SOURCE TEXT.
/---

I will pick on theologians because I am one. It is altogether too easy to sit down when planning a course the first time, particularly as a new professor wet behind the ears, and decide on the order of instruction in a course and the topics covered based on the texts available. (Or, it may simply be because the professor is borrowing his mentor’s notes.) In the case of Systematic Theology, this may be the order in which an author constructed his or her tome, which provides the basic structure for the course. This is a simple way to plan the course, but it assumes that the main purpose of a course is to impart knowledge rather than to change the students’ way of thinking. Often this initial structure is never significantly redesigned from the ground up.

If you ask this theologian what he intends for his students to learn, he will often reply that he hopes they will learn to theologize and think through the data clearly. However, the course is often not structured to impart that skill. This is not due to  ill intention, but due to a lack of planning in the proper manner.

Content is important and should be included. However, when designing a course (and a curriculum), the first question to be asked should be: What are the overarching goals of this unit of instruction? If it merely to learn facts about theology, then following the path laid out in a recent Systematics will be sufficient. If it is to learn to theologize, then different assignments may be necessary and a different approach taken that takes the student through the process of theologizing.

This approach cannot be designed by looking at the list of class dates and dividing the text by week. Rather, the professor must look at those greater goals and build those into the course of instruction along side the content that must be learned.

Some disciplines tend to do this curriculum design process at the course and degree level exceptionally well already. Others fall prey to a “Great Texts” mentality which accomplishes these learning outcomes only incidentally, though sometimes very effectively.

Academic Assessment is a process that helps ensure faculty and departments are asking those big questions and building explicit instruction into their courses for those big ideas they are seeking in students. After all, particularly in a liberal arts context, it is much less important that a student has laid eyes on the right texts and much more vital that they have the skills to handle those texts and the great ideas of life in the future. Academic Assessment can help that.

\---

MATERIAL.
/---

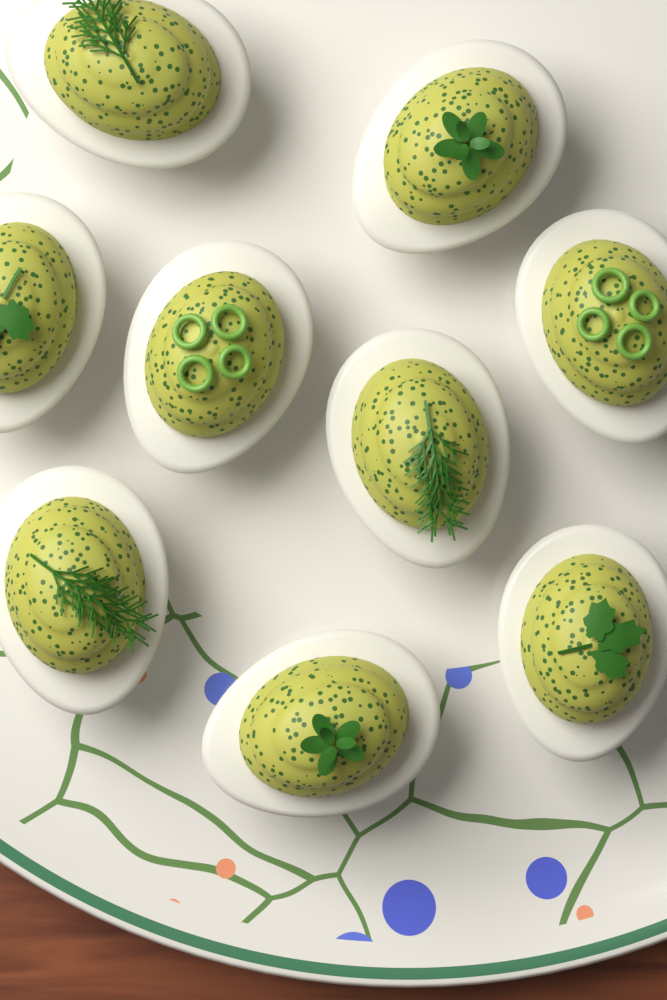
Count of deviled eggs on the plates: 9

\---
/---

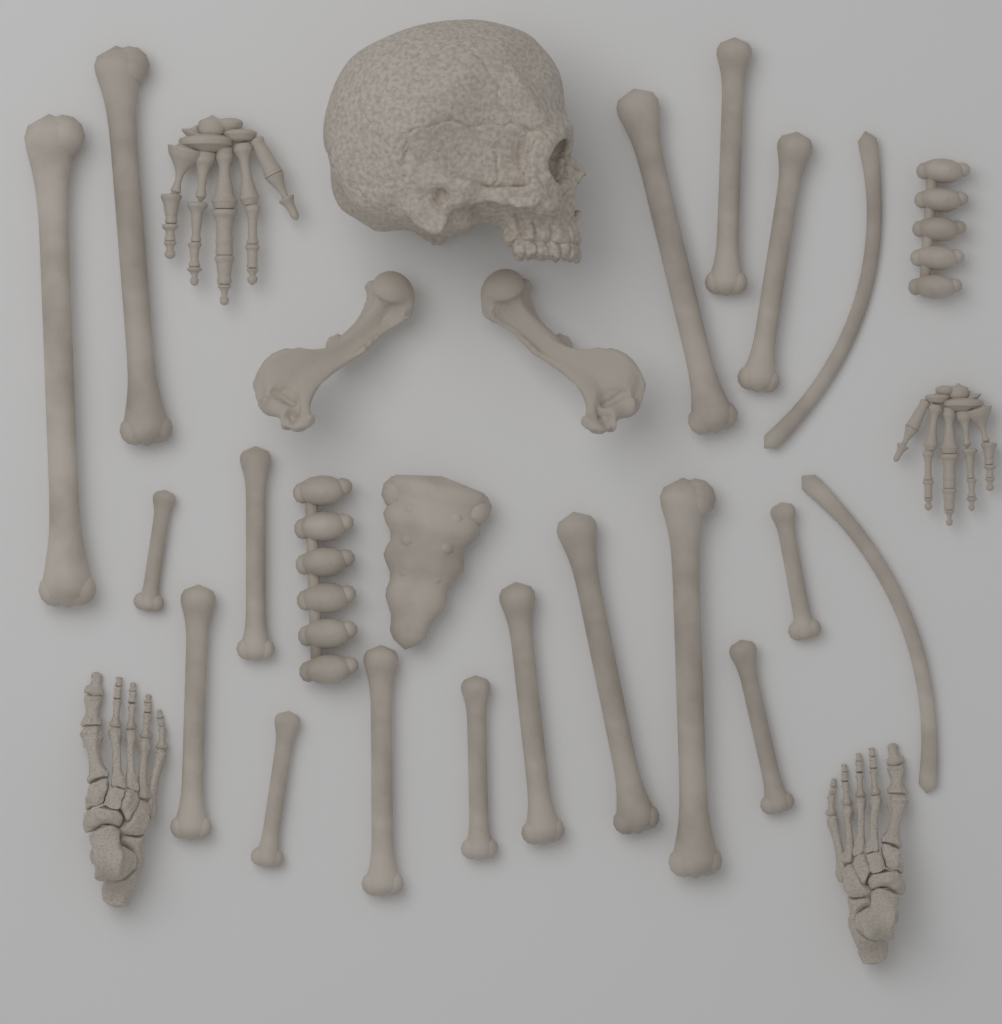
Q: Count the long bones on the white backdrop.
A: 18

\---
/---

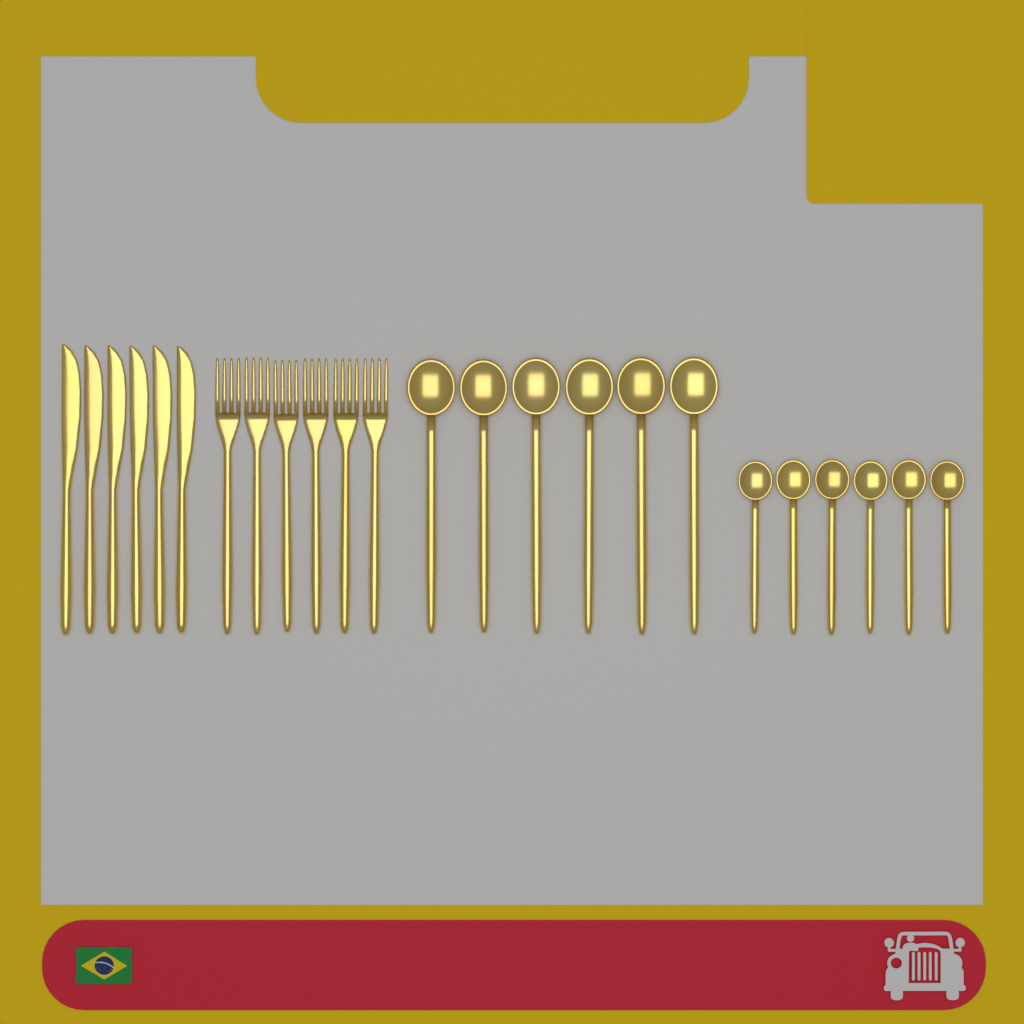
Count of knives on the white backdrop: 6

\---

PROBLEMS AND TASKS.
a) In the text on course design, copy word for word the part that begins at the words "Academic Assessment is" and ends after the words "can help that.".
b) Can you shorten the paragraph of the text on course design that begins "Content is important and should be included" while keeping its main facts?

COMPLETE ANSWERS.
a)
Academic Assessment is a process that helps ensure faculty and departments are asking those big questions and building explicit instruction into their courses for those big ideas they are seeking in students. After all, particularly in a liberal arts context, it is much less important that a student has laid eyes on the right texts and much more vital that they have the skills to handle those texts and the great ideas of life in the future. Academic Assessment can help that.

b) Content matters, but designing a course or curriculum should start by asking what its overarching goals are. If the goal is only to learn facts about theology, following a recent Systematics is enough. If the goal is to learn to theologize, different assignments and an approach that takes students through the process of theologizing may be needed.